▶ _What you will do_
Render the listing below as a JSON list of strings, one string per line and no blank lines. Leave out the pictures.

-- Opening Marker --

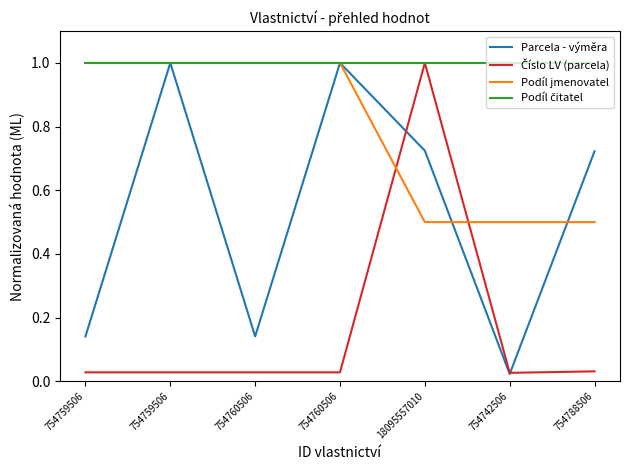

What is the difference between the maximum and minimum values in the Podíl jmenovatel series?

0.5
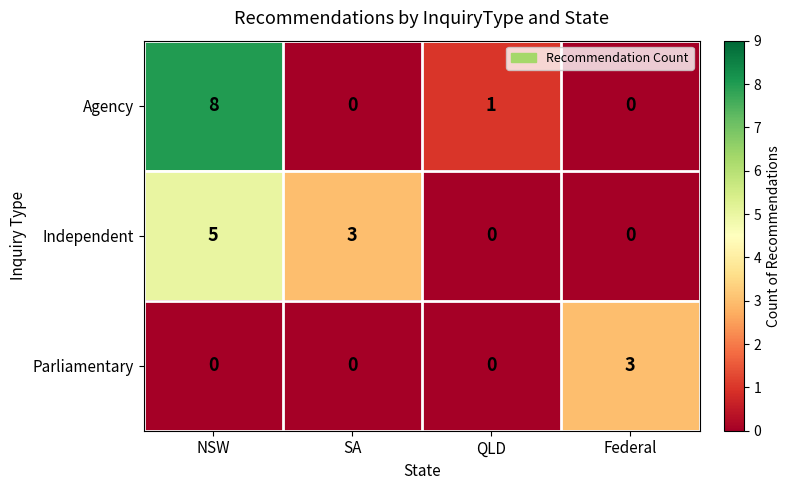

How many categories are shown in the chart?

4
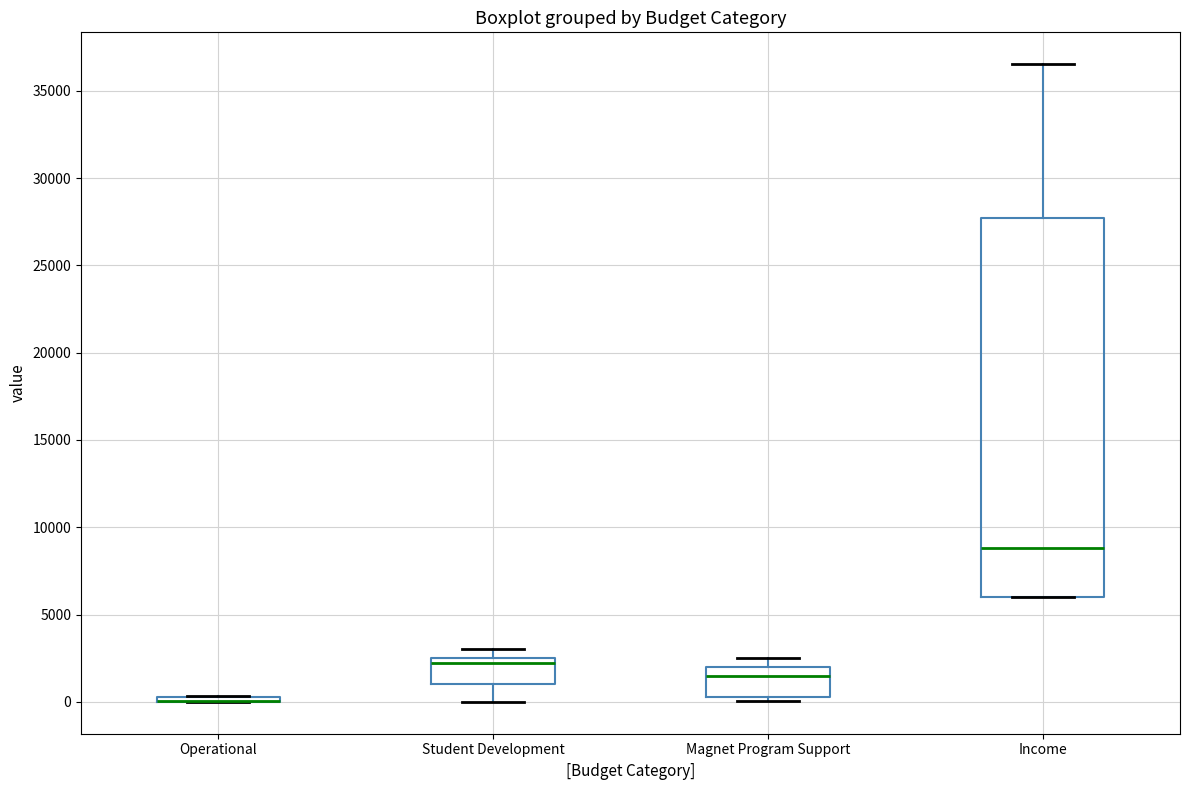

Where is the lower edge of the box for Income on the y-axis? The values are not printed on the chart, so give them approximately, as read against the axis.

6000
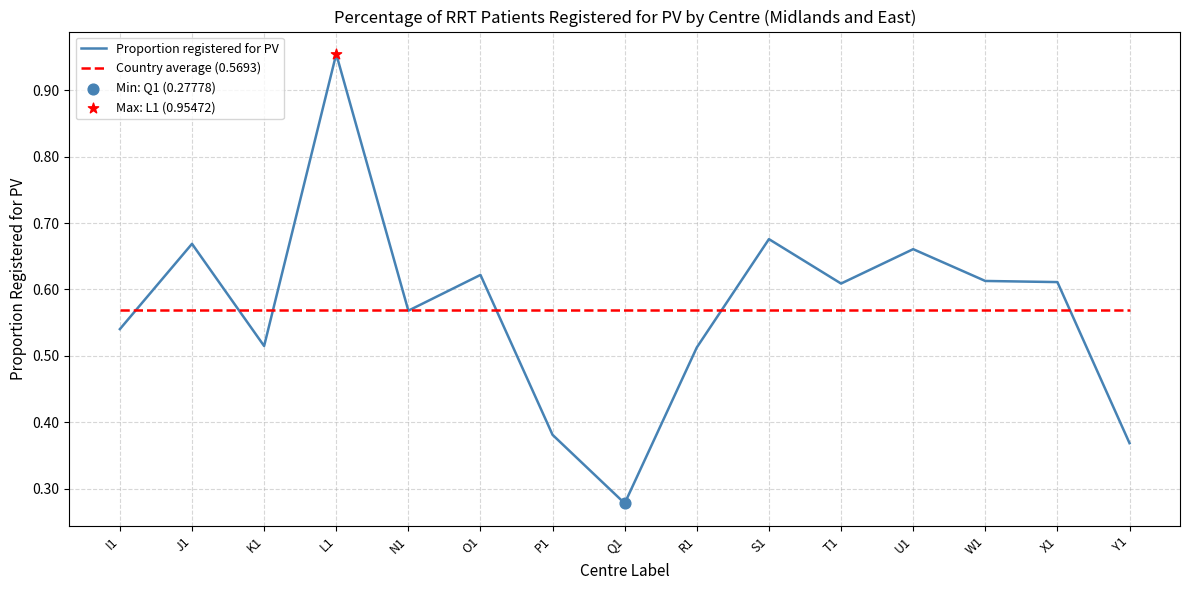

At which category is the sum across all series the highest?

L1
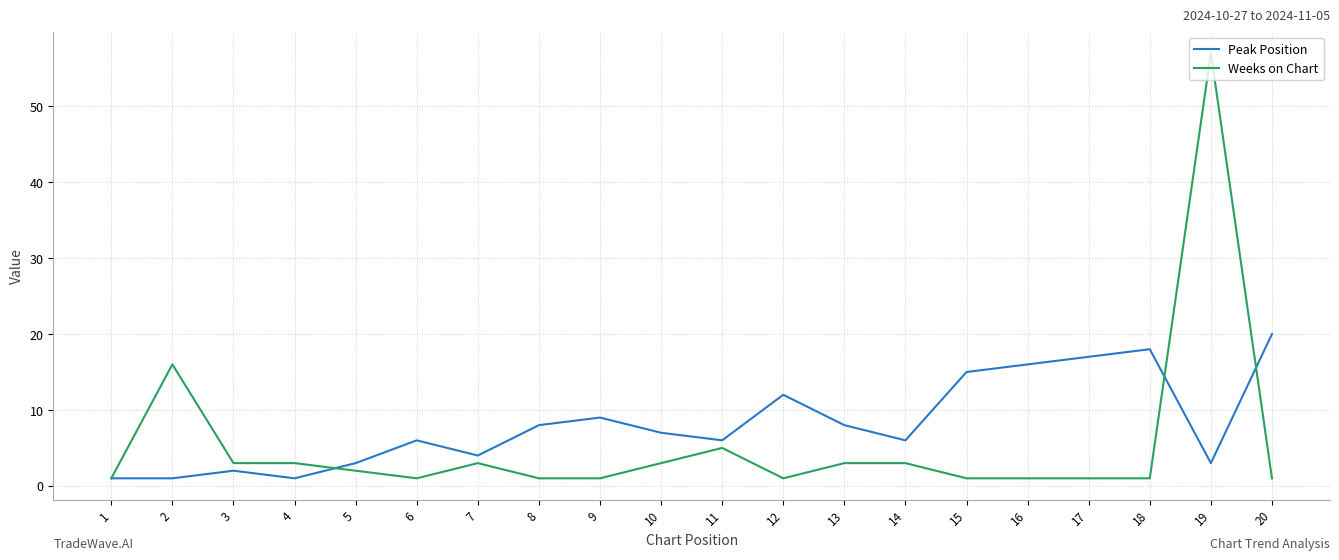

At 14, list the series in order from smallest to largest.

Weeks on Chart, Peak Position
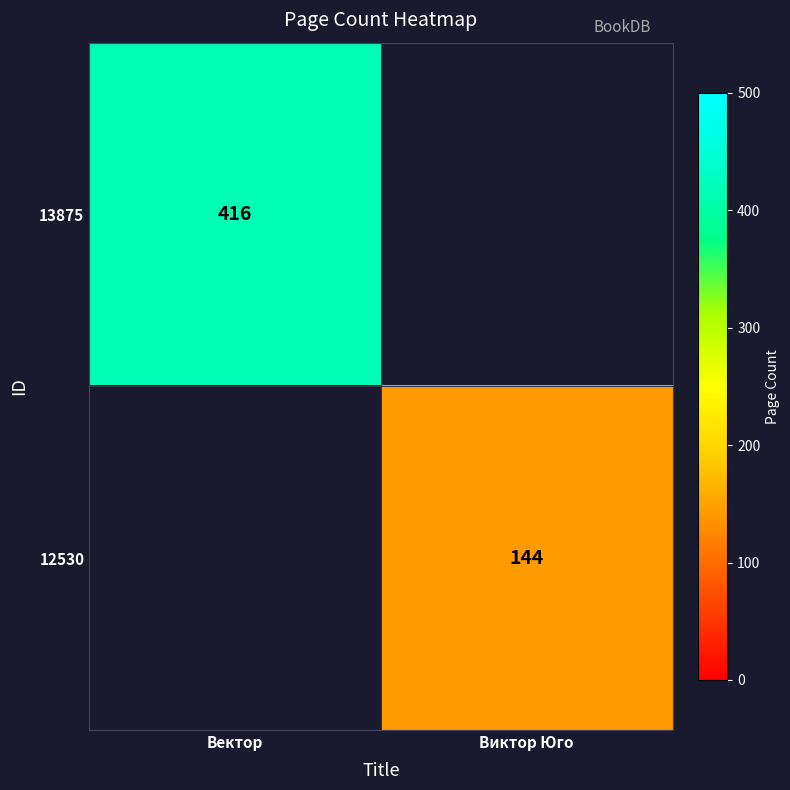

The 13875 series shows 231 at Вектор. True or false?

False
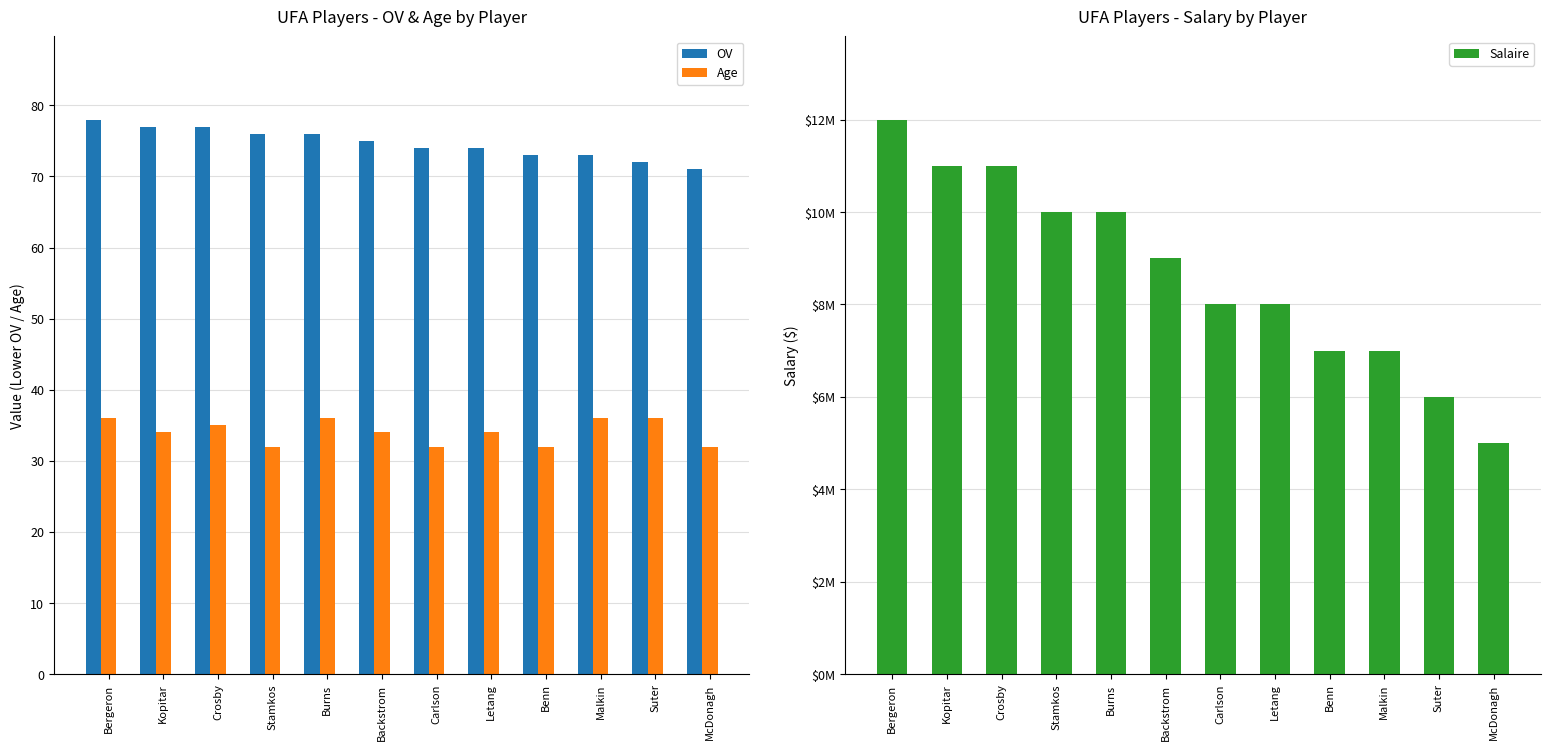

Is it true that Salaire equals 7680904 at Kopitar?

False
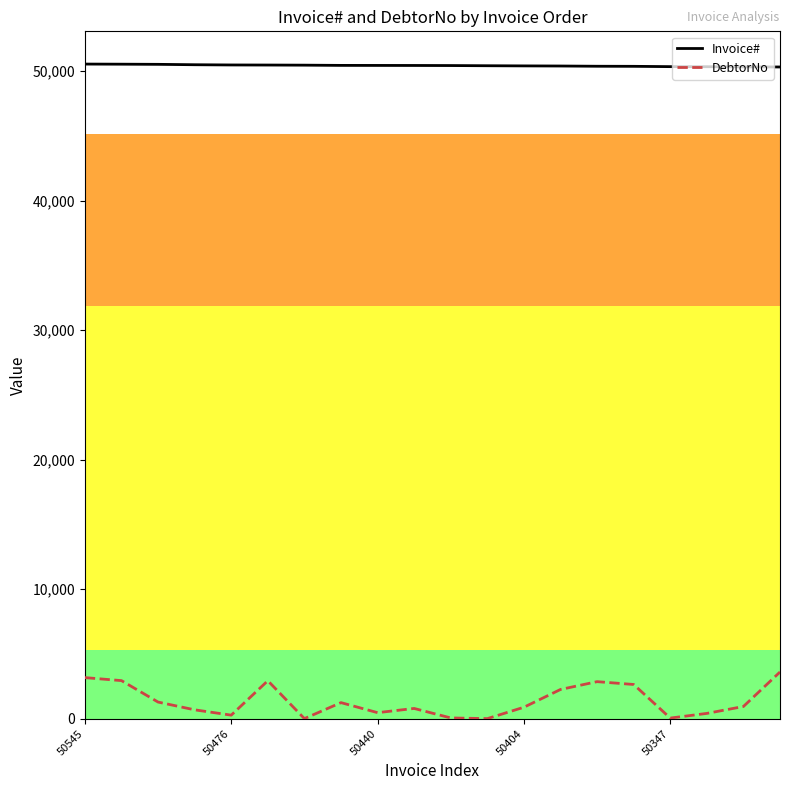

Which series has the largest total across all categories?

Invoice#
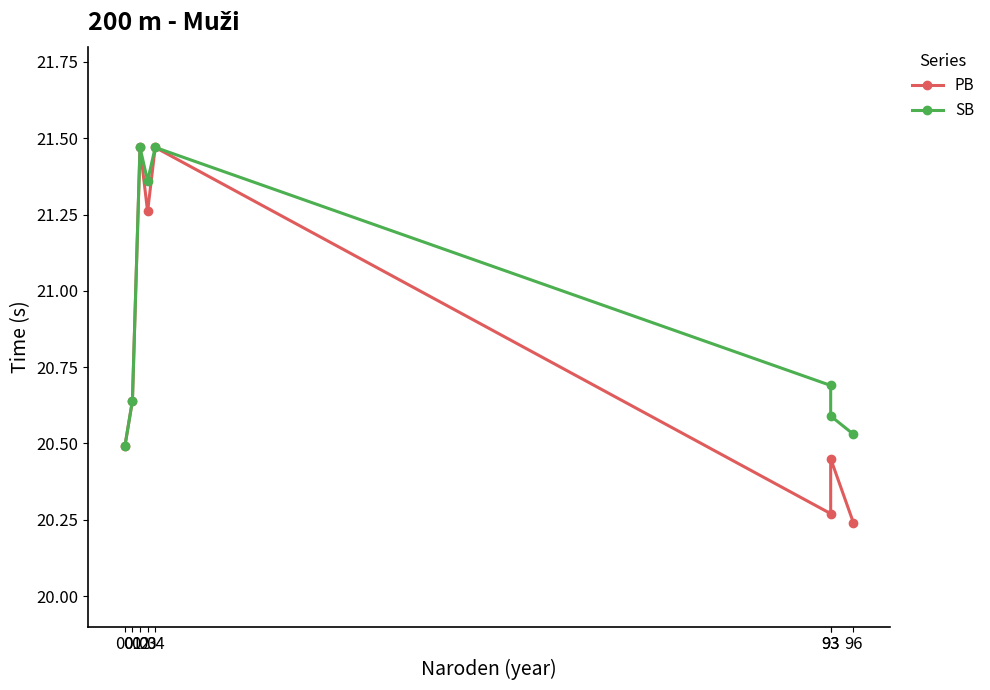

True or false: PB and SB cross at least once.

False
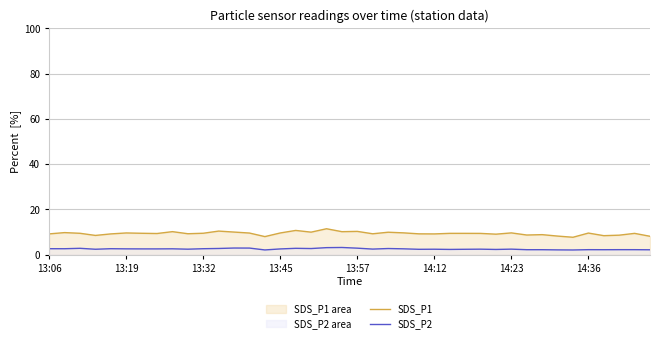

True or false: SDS_P2 and SDS_P1 intersect in this chart.

False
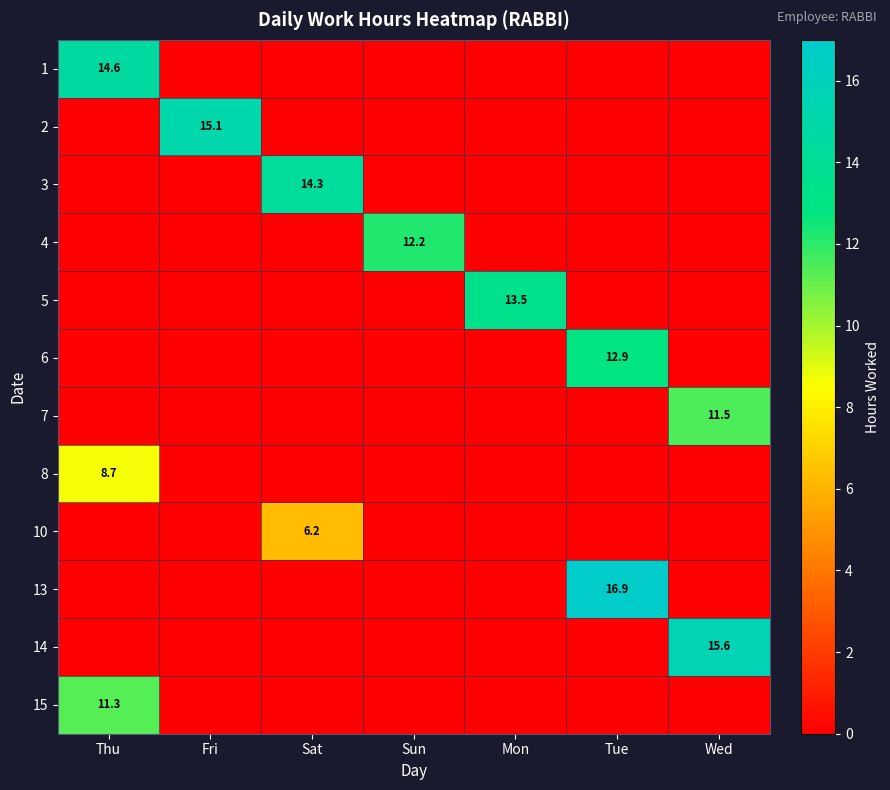

Is it true that 1 equals 10.0 at Thu?

False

-- Closing Marker --

▶ _Solution to the problem_
[
  "What is the difference between the maximum and minimum values in the Podíl jmenovatel series?",
  "0.5",
  "How many categories are shown in the chart?",
  "4",
  "Where is the lower edge of the box for Income on the y-axis? The values are not printed on the chart, so give them approximately, as read against the axis.",
  "6000",
  "At which category is the sum across all series the highest?",
  "L1",
  "At 14, list the series in order from smallest to largest.",
  "Weeks on Chart, Peak Position",
  "The 13875 series shows 231 at Вектор. True or false?",
  "False",
  "Is it true that Salaire equals 7680904 at Kopitar?",
  "False",
  "Which series has the largest total across all categories?",
  "Invoice#",
  "True or false: PB and SB cross at least once.",
  "False",
  "True or false: SDS_P2 and SDS_P1 intersect in this chart.",
  "False",
  "Is it true that 1 equals 10.0 at Thu?",
  "False"
]